> Work order
Among the records below, find the line that has "Required | Description |"; from there, give the lines again exactly, and stop after the line that has "address (may be null) |".

Start of Extracted data

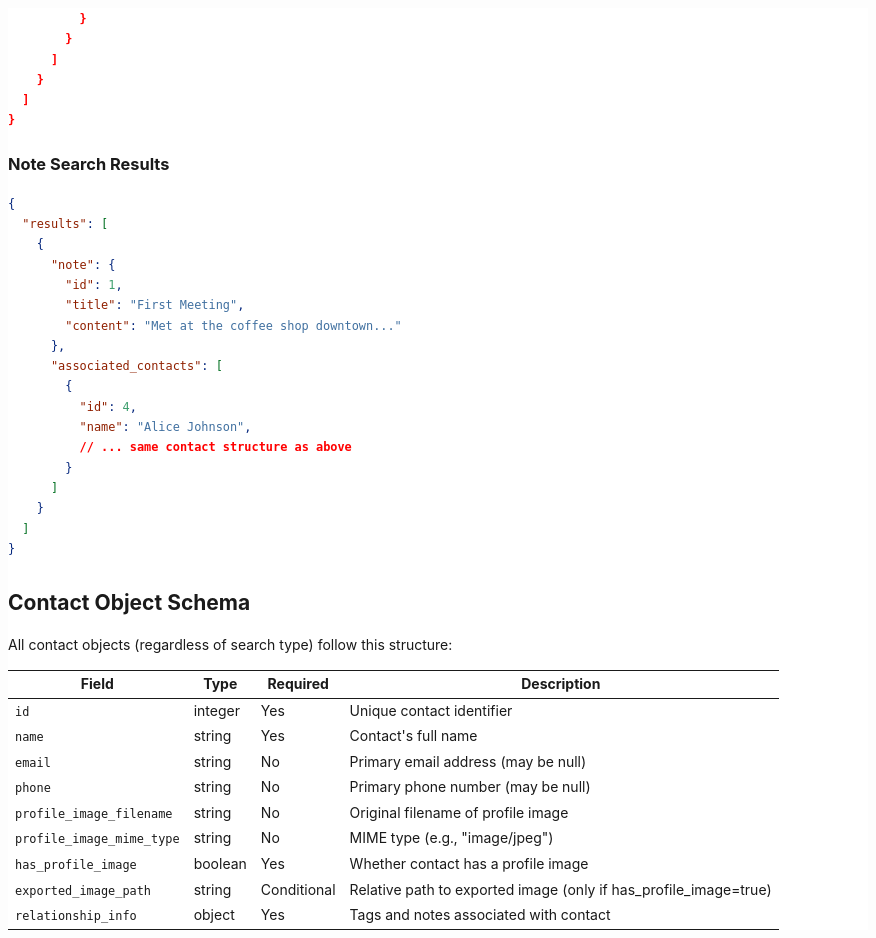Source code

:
 ```json
          }
        }
      ]
    }
  ]
}
```

### Note Search Results

```json
{
  "results": [
    {
      "note": {
        "id": 1,
        "title": "First Meeting",
        "content": "Met at the coffee shop downtown..."
      },
      "associated_contacts": [
        {
          "id": 4,
          "name": "Alice Johnson",
          // ... same contact structure as above
        }
      ]
    }
  ]
}
```

## Contact Object Schema

All contact objects (regardless of search type) follow this structure:

| Field | Type | Required | Description |
|-------|------|----------|-------------|
| `id` | integer | Yes | Unique contact identifier |
| `name` | string | Yes | Contact's full name |
| `email` | string | No | Primary email address (may be null) |
| `phone` | string | No | Primary phone number (may be null) |
| `profile_image_filename` | string | No | Original filename of profile image |
| `profile_image_mime_type` | string | No | MIME type (e.g., "image/jpeg") |
| `has_profile_image` | boolean | Yes | Whether contact has a profile image |
| `exported_image_path` | string | Conditional | Relative path to exported image (only if has_profile_image=true) |
| `relationship_info` | object | Yes | Tags and notes associated with contact |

End of Extracted data

> Response for this exercise
| Field | Type | Required | Description |
|-------|------|----------|-------------|
| `id` | integer | Yes | Unique contact identifier |
| `name` | string | Yes | Contact's full name |
| `email` | string | No | Primary email address (may be null) |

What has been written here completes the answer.